9 responses to “Humanity Oozes

  • Cary

    Nice reflection.
    The longing for community infects us all, no matter how well we train ourselves.

  • rocleeoc

    Hey Jer,

    I’m not sure I like the phrase “Humanity Oozes” but I like the concept. I’ve been trying to be more intentional about reaching out to friends I already know and being open to meeting the people around me. It’s been challenging but exciting and I’m already seeing how much just saying hi makes a difference.

    And Happy Birthday!

    Cheers,
    Roc

  • Shannon

    This is what I love about airspace. Airspace = everything that exists after you cross the security checkpoint at an airport. Because generally I have nothing to do and nothing to worry about except what people around me are doing. Of course, I think everyone’s humanity is somewhat stilted in airspace, but it’s the one place I find easiest to take time to observe.

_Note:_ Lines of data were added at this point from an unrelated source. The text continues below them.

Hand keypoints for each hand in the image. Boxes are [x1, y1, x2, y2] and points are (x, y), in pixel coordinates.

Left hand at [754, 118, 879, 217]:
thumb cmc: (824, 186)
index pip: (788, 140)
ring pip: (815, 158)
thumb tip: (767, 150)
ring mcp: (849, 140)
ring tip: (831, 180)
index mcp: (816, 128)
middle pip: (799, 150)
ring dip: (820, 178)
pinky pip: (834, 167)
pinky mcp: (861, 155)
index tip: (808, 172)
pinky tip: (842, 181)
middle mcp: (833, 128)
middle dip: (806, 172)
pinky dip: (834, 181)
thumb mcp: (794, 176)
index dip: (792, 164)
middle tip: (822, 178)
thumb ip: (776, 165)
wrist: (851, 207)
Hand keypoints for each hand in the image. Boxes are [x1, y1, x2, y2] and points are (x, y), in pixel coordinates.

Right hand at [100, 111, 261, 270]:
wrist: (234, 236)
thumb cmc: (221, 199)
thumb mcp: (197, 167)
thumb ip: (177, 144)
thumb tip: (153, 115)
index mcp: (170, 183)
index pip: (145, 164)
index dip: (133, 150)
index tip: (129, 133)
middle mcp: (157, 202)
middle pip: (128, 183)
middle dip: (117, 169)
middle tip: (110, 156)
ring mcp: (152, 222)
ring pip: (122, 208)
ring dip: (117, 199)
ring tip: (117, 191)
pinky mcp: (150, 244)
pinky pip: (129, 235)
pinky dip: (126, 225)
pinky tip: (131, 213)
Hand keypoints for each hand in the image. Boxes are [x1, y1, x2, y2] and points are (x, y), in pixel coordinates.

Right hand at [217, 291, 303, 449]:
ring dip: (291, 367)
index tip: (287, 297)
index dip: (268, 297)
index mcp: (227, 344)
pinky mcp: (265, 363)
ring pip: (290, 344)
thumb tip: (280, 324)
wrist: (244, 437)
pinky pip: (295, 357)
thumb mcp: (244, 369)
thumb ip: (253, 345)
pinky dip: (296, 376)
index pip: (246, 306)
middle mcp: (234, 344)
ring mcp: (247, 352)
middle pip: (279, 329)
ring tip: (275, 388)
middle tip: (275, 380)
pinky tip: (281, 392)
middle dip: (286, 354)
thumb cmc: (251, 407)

    You should blog about what Alicia’s doing. For me. Or she should start a Summer in Africa blog. For reals.

  • Nathan C. Clifton

    I enjoy watching the ooze of humanity in other cultures because the seepage appears different but belays a similar condition. It really reduces me a standstill when I try and contemplate the sum total of separate life experiences that a stranger and I have as we pass on the street. The potential interactions are endless but then disappear as we quickly make our way through an ocean of incredibly complex individuals who are all trying to get away from where they currently are and who they are currently with.

    May i secrete a little humanity on you by wishing a happy birthday. may your forehead grow like the mighty oak.

    • JDW Clifton

      Absolutely. I’ve had the same overwhelming experience as I walk by someone and think “holy crap that person’s life is just as full as my own.” This is one of those truths that are “duh, of course,” but we nonetheless do and should remember them in ways that it is real to us. I think spirituality and religion done right is a series of re-remembering. For example, it hits me on a regular basis that God loves me.

  • Linda Clifton McCormick

    Jer,

    Liked the reflection alot. I see this as what some of my friends call “awareness” and being fully taken in by what you are involved with in the moment, and still seeing humanity “oozing” as you call it. I will take these words to heart, and share in your joy, as I step away from time to time from the simplicity and beauty of life here on this lake and within a moments drive renew my dislike for crowds and noise. Yes, I can still see it ooze there and I am forced to look for it more, to discover the smiles, and hopefully create a few, the common threads of life as we know it in the fast lane. I wonder how you couple this with your generation and the addiction to social media and often being connected via technology to someone while you are in the presence of another….can you be fully there? Is it healthy? How does this oozing happen in the stillnes of nature which it seems to disengage from with the noise of our tech world? Write on this sometime, as it seems to be epidemic and here to stay. So, may we continue to ooze…..and see the ooze….

    How did you celebrate your birthday? And I agree with Shannon, more on Rwanda and Alicia in particular!

    Mom

  • David

    Enjoying your reflections. Keep writing.